(Saved data entries)
..............................

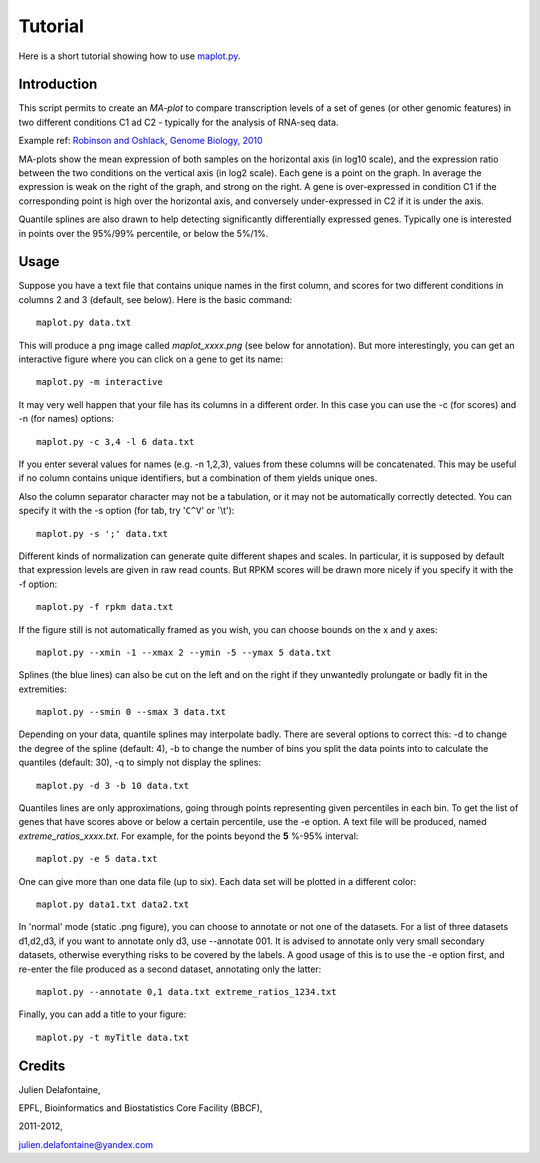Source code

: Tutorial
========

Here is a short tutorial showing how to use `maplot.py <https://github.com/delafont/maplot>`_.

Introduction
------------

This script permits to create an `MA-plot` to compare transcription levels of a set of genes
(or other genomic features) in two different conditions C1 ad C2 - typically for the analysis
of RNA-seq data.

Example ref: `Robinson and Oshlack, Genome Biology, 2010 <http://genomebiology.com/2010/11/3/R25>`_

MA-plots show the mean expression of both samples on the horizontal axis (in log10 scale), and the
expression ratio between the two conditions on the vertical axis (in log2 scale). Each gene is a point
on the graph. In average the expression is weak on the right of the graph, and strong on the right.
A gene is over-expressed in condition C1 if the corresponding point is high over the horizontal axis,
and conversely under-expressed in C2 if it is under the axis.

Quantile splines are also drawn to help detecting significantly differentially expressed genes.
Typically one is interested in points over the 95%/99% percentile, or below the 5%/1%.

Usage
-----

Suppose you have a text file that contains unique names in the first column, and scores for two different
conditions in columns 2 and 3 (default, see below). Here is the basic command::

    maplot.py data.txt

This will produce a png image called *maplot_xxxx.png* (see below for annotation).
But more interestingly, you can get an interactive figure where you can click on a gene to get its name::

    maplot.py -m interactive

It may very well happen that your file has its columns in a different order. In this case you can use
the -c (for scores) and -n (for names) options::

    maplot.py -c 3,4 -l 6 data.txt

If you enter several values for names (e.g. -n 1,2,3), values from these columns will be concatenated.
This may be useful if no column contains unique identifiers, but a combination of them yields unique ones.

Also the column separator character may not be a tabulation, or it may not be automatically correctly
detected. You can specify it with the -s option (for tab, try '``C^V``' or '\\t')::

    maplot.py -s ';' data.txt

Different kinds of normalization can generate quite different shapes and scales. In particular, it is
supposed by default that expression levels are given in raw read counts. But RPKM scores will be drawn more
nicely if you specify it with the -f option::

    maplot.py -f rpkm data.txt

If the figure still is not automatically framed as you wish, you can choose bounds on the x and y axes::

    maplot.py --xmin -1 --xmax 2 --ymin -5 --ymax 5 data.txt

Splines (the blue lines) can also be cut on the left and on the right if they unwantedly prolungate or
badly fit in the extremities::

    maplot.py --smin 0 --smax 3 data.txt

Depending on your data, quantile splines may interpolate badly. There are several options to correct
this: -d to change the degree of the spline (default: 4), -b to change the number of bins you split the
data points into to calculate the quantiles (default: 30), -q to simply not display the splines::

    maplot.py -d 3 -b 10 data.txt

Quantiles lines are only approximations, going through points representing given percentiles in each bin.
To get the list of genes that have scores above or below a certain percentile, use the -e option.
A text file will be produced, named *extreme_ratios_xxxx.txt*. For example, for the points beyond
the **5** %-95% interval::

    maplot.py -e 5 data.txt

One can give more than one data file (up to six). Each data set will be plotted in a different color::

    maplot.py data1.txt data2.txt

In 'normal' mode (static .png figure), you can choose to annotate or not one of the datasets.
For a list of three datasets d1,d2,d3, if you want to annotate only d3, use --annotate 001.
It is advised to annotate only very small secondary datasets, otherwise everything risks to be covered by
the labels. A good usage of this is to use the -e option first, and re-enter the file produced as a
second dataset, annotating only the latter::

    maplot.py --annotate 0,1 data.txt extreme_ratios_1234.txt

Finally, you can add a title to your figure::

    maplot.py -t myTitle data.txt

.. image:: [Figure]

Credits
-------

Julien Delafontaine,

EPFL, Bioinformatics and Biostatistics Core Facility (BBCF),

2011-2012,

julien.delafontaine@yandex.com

..............................

▶ _Exercise aim_: Show a copy of each line from the data that includes the word "conditions".

▶ _Solution to this problem_:
(or other genomic features) in two different conditions C1 ad C2 - typically for the analysis
expression ratio between the two conditions on the vertical axis (in log2 scale). Each gene is a point
conditions in columns 2 and 3 (default, see below). Here is the basic command::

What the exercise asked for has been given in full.